Objectif visé 1: Comptez les lignes du listing qui contiennent la chaîne « snow » et donnez uniquement ce nombre.
***** Extrait source *****
Dans la cathédrale de Rouen, qui a accueilli deux semaines plus tôt les funérailles du P. Hamel, l’émotion a cédé la place à un recueillement plus intérieur. « Craintifs et apeurés, nous le sommes », affirme Mgr Lebrun dans son homélie. Non loin de lui, une étole a été apposée sur une grande croix en bois, en hommage au vieux prêtre, tandis que 13 bougies ont été déposées sur l’autel, pour faire mémoire des victimes d’un incendie dans un bar de la ville quelques jours plus tôt. « La mort nous révolte », reconnaît-il encore, encourageant toutefois à ne pas céder à la tentation de « juger nos amis musulmans fautifs, (…), nos gouvernants trop faibles, nos juges imprudents ou bien votre Église – votre évêque – trop naïfs ».
*****
Objectif visé 2: Rédigez la suite de l'extrait sur l'homélie de Mgr Lebrun dans la cathédrale de Rouen, en commençant juste après sa dernière phrase.
***** Données de l'exercice *****
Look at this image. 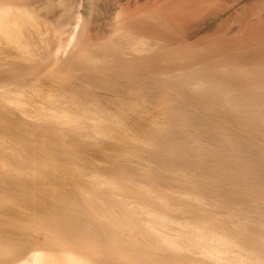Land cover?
Wrapping results in <instances>:
<instances>
[{"label": "bare ground", "instance_id": "bare-ground-1", "mask_svg": "<svg viewBox=\"0 0 264 264\" xmlns=\"http://www.w3.org/2000/svg\"><path fill=\"white\" fill-rule=\"evenodd\" d=\"M0 179V264H264V0H0Z\"/></svg>", "mask_w": 264, "mask_h": 264}, {"label": "rangeland", "instance_id": "rangeland-1", "mask_svg": "<svg viewBox=\"0 0 264 264\" xmlns=\"http://www.w3.org/2000/svg\"><path fill=\"white\" fill-rule=\"evenodd\" d=\"M59 164L60 163H50V166L51 167H54V166H56V167H58L59 166ZM58 165V166H57ZM38 172H37V174H39V169H36ZM53 188H55L56 186H52ZM51 187V188H52ZM12 187H9L8 185H6L5 183H4V181L3 180H1L0 179V190H2V191H9V192H11V193H14V192H12V191H15V190H12L11 189ZM16 193H20V192H18V191H16ZM251 264H255V263H253V262H251Z\"/></svg>", "mask_w": 264, "mask_h": 264}]
</instances>
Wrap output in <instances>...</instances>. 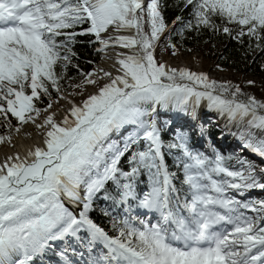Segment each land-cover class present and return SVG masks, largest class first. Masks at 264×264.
I'll use <instances>...</instances> for the list:
<instances>
[{
    "label": "snow or ice",
    "instance_id": "snow-or-ice-1",
    "mask_svg": "<svg viewBox=\"0 0 264 264\" xmlns=\"http://www.w3.org/2000/svg\"><path fill=\"white\" fill-rule=\"evenodd\" d=\"M183 3L191 6L197 27L221 30L218 17L239 26L236 38L247 35L264 51V0ZM84 24L86 30L76 31ZM166 27L160 0H0V127L11 130L10 117L20 126L35 123L47 111L34 100L51 98L50 89L61 92L64 72L57 65L66 71L71 64L76 36L94 35L100 52L116 45L130 50L118 54L122 75L104 72L101 78L109 82L82 105L72 104V119L57 123L49 115L36 125L48 129L45 148L0 162V264H45L49 251L63 264H264V199L246 195L264 190V168L194 151L186 132L165 144L152 119L157 106L187 112L207 99L243 123V147L264 160V102L240 101L238 86L230 92L204 74L158 64L156 42ZM110 28L132 34L102 36ZM222 31L232 35L227 26ZM92 75L84 74L83 83L96 85ZM229 92L231 98L221 94ZM126 126L133 130L123 142L111 141ZM4 142L11 136L0 135ZM165 149L175 150L182 179L169 170ZM125 157L129 170L121 165ZM142 174L148 191L141 193ZM101 194L124 213L104 210L111 235L89 216ZM137 209L153 213L157 222L142 219Z\"/></svg>",
    "mask_w": 264,
    "mask_h": 264
},
{
    "label": "trees",
    "instance_id": "trees-1",
    "mask_svg": "<svg viewBox=\"0 0 264 264\" xmlns=\"http://www.w3.org/2000/svg\"><path fill=\"white\" fill-rule=\"evenodd\" d=\"M160 10L164 17L165 24L167 25L166 29L171 26L174 21H176L175 26L171 29L165 38L164 42L167 41L174 45H179L184 50H195L199 46L203 45H223L222 49V63L226 66L234 68L237 71H244L246 68L252 69L255 75L264 74V51H260L256 48L255 41L248 37L247 35L243 37L236 38L235 33L239 26L235 24H227L218 18L214 17V22L218 25L221 30H212L211 28L196 26L193 12L191 6H185L183 0H160ZM191 22L192 27L189 28L187 25ZM229 27L232 30V35L225 34L222 31L223 27ZM89 27L88 24L76 29V31H83ZM146 29V28H145ZM165 29V30H166ZM98 42L94 35H78L75 37V43L69 45L72 52L75 55L72 57L71 64L68 65L66 71L60 68L59 64L57 65L58 72H64L63 78L60 80L61 91L68 90V85L73 83H80L85 79L84 74H91L92 70L100 61V54L96 51ZM261 46L264 47V42H261ZM30 92V90H27ZM52 95L51 98L48 96H41L39 100H34V104L37 108L46 109L48 108L49 103L58 98V93L54 89H50ZM233 92V91H230ZM230 92L226 93L230 97ZM231 98V97H230ZM240 101H246L247 97L237 95L236 97ZM12 120L13 129L18 125V121L14 117H10ZM10 131L7 127H0V135ZM181 132H186L189 136V146L198 152L201 151L197 146H195L194 135L188 132V128L181 129ZM210 132V131H209ZM211 136H220L219 132H210ZM162 140L165 144L174 142L175 138L171 137L166 130L163 131L161 135ZM135 148V146H133ZM205 153V152H203ZM225 156H233L234 159L230 162L236 164L235 158H241L253 162L257 165L259 170V162L253 158H245L242 153L233 154L231 151L226 153L219 152ZM206 155L212 156V153L206 152ZM257 156V155H256ZM175 157L176 152L173 150L171 153L166 154L165 160L169 167L170 171L177 172V175L182 179V172L178 171L175 167ZM261 159L259 156H257ZM121 165L125 170L130 169V165L127 163V157L123 158ZM238 167V165H237ZM179 186L180 180L175 181ZM138 190L142 193L148 191V178L146 174H142L139 177ZM251 192V191H250ZM246 193L247 197L250 199H261L259 196L253 197L252 194ZM102 194L95 200L93 211L90 212V218L97 223L99 226L103 227L109 234H113L111 227V217L104 215V210L107 209L111 211L114 216L119 213V216H122L121 210L119 208H113L111 201H103L101 199ZM263 199V198H262ZM51 255V256H50ZM49 257H52V254H48Z\"/></svg>",
    "mask_w": 264,
    "mask_h": 264
},
{
    "label": "bare ground",
    "instance_id": "bare-ground-1",
    "mask_svg": "<svg viewBox=\"0 0 264 264\" xmlns=\"http://www.w3.org/2000/svg\"><path fill=\"white\" fill-rule=\"evenodd\" d=\"M147 1H149V0H145V2H147ZM109 34L130 35L132 33L128 32V31H122L120 33H115L113 31V29L110 28L108 33H103L102 36H104L106 38ZM101 47H102V45H100L98 43L97 51ZM119 53H124L125 55H127V54H130V50L120 48L118 45H116V46H110V47L106 48L104 52H100V61L91 72V74H93L92 78L97 80V84L96 85H90V88H88V90L85 94H81L79 97L74 96L73 98H67V97L61 98V96L63 94V93H61L59 96L60 98L58 97L55 99V100H57L56 103L54 105L52 104V107L49 110H47L46 113H44L40 117H38L36 119L35 123L29 122L27 124H24L23 126L17 125L16 127H20V129H21L19 132H17L16 127H14L10 131L2 134L5 136H11V143H8V142L0 143V162H3L9 156H16L17 154L22 159L28 158L29 153L31 151H34L35 148H37V147L45 148L46 145L44 143V134L46 133V131L48 129L47 128H37L36 125L42 124L44 122L45 118L49 115L53 116V118L55 119V121L57 123L62 122L63 119L65 118V116H68L69 119H72V117L69 115L72 104H75L77 106L82 105L83 101L86 100L90 95L97 94L99 86H103L105 83L109 82L108 78H101V77H103L104 72H110L113 77L116 75H122V73L118 71V69L120 68V65L117 63V60L120 58L118 55ZM177 58H178L177 56L174 58V61H173L174 63H175ZM181 58H183V57H181ZM185 59H186L185 64H183L179 68H175V69L180 70V68H181V69H187L188 71H191L189 65L188 66L186 65V63L189 64V62L187 61V57H185ZM172 66L173 65L170 64V65H168L167 68H170ZM211 74H212L213 78L220 79L219 77L215 76L218 73L211 72ZM226 77H229V75H224V79H223V81L222 80L221 81L225 82L227 80ZM221 81H218L217 83L220 84ZM221 94H223V93H221ZM55 100H53V101H55ZM161 109H164V108L157 106L156 112L152 114L153 115L152 119H155L158 127H160V126L165 127L166 126L164 124L165 122L161 121L162 117L165 116V117L169 118L168 122L172 123L173 126H178L177 129H180V130H178V132H181V129L188 128L189 131L194 130L193 132H191L194 135V140L196 139V136L194 133L199 132L201 134L200 138L203 141H205L206 135L203 136V134H205V131H203L202 123H204V121H207V119L205 117H206V115L209 116V114H210L212 117H214L213 119H215L213 125L214 126L217 125L218 127H220L222 129L221 132L223 134L221 132H219L220 136H216V138L218 140L221 139V141L223 143L222 146H225L226 145V142H225L226 139L233 138L232 137L233 135L236 136V137H234L236 141H233V142L237 143L236 145H238V143L242 141L239 137H240V133L245 130L243 123L240 122L238 119L232 120L229 118L227 113H222L219 110H216V109L210 107L209 102H207V99L201 100L200 103L195 107L194 110L192 109L191 106H189L187 112H176L173 110V108L171 106H169L167 108V110L164 109L165 112H163V113L159 112ZM208 110H211V112L210 111L208 112ZM192 128H194V129H192ZM172 129L173 128L170 127L169 131H173ZM132 130H133V126H126L120 132H114L111 135L110 139H111V141L122 143L123 140L126 138V136ZM164 130H166V129H163L161 131V135L163 134ZM227 133L230 137L225 136ZM206 134L208 135V132H206ZM171 137H173V136H171ZM227 144H228V142H227ZM236 145L234 144L233 148L236 147ZM197 147H199V146H197ZM240 147H242V149H247V148L243 147V143H242V146H240ZM199 149H201V148L199 147ZM225 151H226V149H225ZM166 154L167 153H165V156H166ZM261 165L264 166V163H262ZM71 207L75 208L76 206L71 205ZM93 207H94V204H93ZM148 214L152 216L151 218L157 217L153 213H148Z\"/></svg>",
    "mask_w": 264,
    "mask_h": 264
},
{
    "label": "rangeland",
    "instance_id": "rangeland-1",
    "mask_svg": "<svg viewBox=\"0 0 264 264\" xmlns=\"http://www.w3.org/2000/svg\"><path fill=\"white\" fill-rule=\"evenodd\" d=\"M176 21H174V23L171 24V26L168 27V29H166L164 31V33L161 34L160 40L156 42V47H155V59L157 60L158 64H164L166 66V68L168 67V65H173L170 68H179L181 65L185 64V57H187V61L189 62V64L186 63V65L190 67L191 71L190 72H194L197 74H204L206 75L209 80L211 81H223L224 79V75H229V77H226L227 80L225 82H220V84H224L227 85L230 89V91H235V88L238 86L240 89V94L241 96L247 97V99L249 97H255L258 101L264 102V74L261 75H255L252 71V69L250 68H246L244 69V71H237L234 68H231L229 66H226L225 64L222 63V49H223V45H203V46H199L197 47V49L195 50H184L182 49L181 46L179 45H174L171 44L167 41L164 42V36H166L165 34H167L171 29L174 28ZM145 30H148V26L145 25ZM99 52V51H98ZM100 54V52H99ZM178 57L175 61L174 58ZM174 57V58H173ZM183 57V58H181ZM175 66V67H174ZM181 69V68H180ZM211 72H216L218 73L217 77H219L220 79H216L212 77ZM85 80V79H84ZM83 80V81H84ZM76 83V84H69L68 85V90L66 91H61L58 94V97L60 96L61 93L62 96L61 97H67V98H73L74 96L79 97L81 94H85L88 90V88H90V85L92 84H86V83ZM167 82V81H165ZM181 82H187V81H181ZM251 82V83H250ZM80 84L81 87H75V85ZM218 85H220L219 83H217ZM65 93V94H64ZM226 95V93H223ZM60 98V97H59ZM57 100L52 101L51 104H55ZM208 102V101H207ZM50 108H47V110H49ZM211 112V110H208V112ZM47 111H42L40 116L44 113H46ZM39 116V117H40ZM207 119V121H204V123H202L203 125V131H205V134H203V136L206 137V140L203 141L200 138V133L199 132H195V146H199L201 149V151L203 152H209L212 153V155L214 154V152H223L226 153L227 151H231V153L233 154H240V152L242 153V155L247 158H253L256 161H258L260 164L258 165L259 168H264V166H262L261 164L264 163V160L259 159L255 154H253L251 151H249L248 149H242V143L243 141L239 142L238 145H236V141L234 137H236L235 135H233L231 139H226V145L222 146L223 143L220 140H218L216 137L211 136L210 132H221V128L218 127L217 125H213L215 119H213L214 117H212L210 114L209 116L206 115L205 117ZM210 119V120H209ZM169 118L167 117H162L161 121L165 122L164 124L166 125L164 126H160L161 131L163 129H166V132L169 133L171 136H173L175 138L176 133L178 132L177 129L178 126H173L172 123L168 122ZM209 121V122H208ZM187 123V122H186ZM185 124V123H184ZM217 124V123H216ZM19 125V124H18ZM17 126V125H16ZM15 126V127H16ZM172 127L173 131H169V128ZM47 128V127H45ZM181 128V127H180ZM194 129V128H192ZM209 129V130H208ZM194 130H190L188 129V132L191 133ZM210 131V132H209ZM206 132H208V135L206 134ZM222 133V132H221ZM223 134V133H222ZM209 136V137H208ZM225 136H229L228 133ZM230 137V136H229ZM211 140V141H210ZM213 140V141H212ZM231 141V142H230ZM228 142V144H227ZM234 144L236 145V147L233 148ZM198 147V148H199ZM225 147V148H224ZM226 149V151H225ZM165 153L169 154V152L165 149ZM252 194L253 197L259 196L261 199H264V190H252L250 192ZM101 199L105 202V200L101 197ZM141 211L145 212L144 209H140ZM248 215H254L253 213L248 212ZM150 215L148 214L147 217L145 219H149ZM52 252V251H49ZM71 259H73L74 257H70ZM76 260H78L77 257H75ZM73 259V260H75ZM44 260V258H43ZM45 264H50V261L45 260L44 261ZM54 264H60V262H53Z\"/></svg>",
    "mask_w": 264,
    "mask_h": 264
}]
</instances>
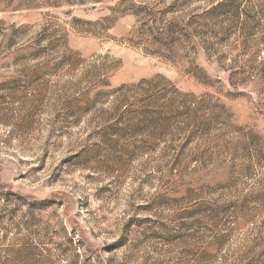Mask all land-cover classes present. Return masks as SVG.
<instances>
[{
	"label": "rangeland",
	"instance_id": "1",
	"mask_svg": "<svg viewBox=\"0 0 264 264\" xmlns=\"http://www.w3.org/2000/svg\"><path fill=\"white\" fill-rule=\"evenodd\" d=\"M0 264H264V0H0Z\"/></svg>",
	"mask_w": 264,
	"mask_h": 264
}]
</instances>
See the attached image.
*****
Réponse finale 1: 2

Réponse finale 2:
Naïf, Jean-Louis, la soixantaine, ne veut pas l’être. « Mais je n’ai pas peur pour autant, au contraire, ces drames m’appellent à un sursaut d’espérance ». Venu d’une petite commune voisine, il veut croire à un « nouvel élan ». Avec son épouse, il participera dans l’après-midi au pèlerinage jusqu’à la basilique de Notre-Dame de Bonsecours, « l’un des plus anciens de France ».

Tombé en désuétude, il n’y avait plus qu’une cinquantaine de participants chaque 15 août. « Cette année, ce sera différent, car Mgr Lebrun a lui-même invité les Rouennais à venir, et cet appel a été relayé dans les paroisses ». Après la marche et les vêpres, les fidèles ont été conviés à un moment autour de la tombe du P. Hamel, enterré dans le jardin de la basilique.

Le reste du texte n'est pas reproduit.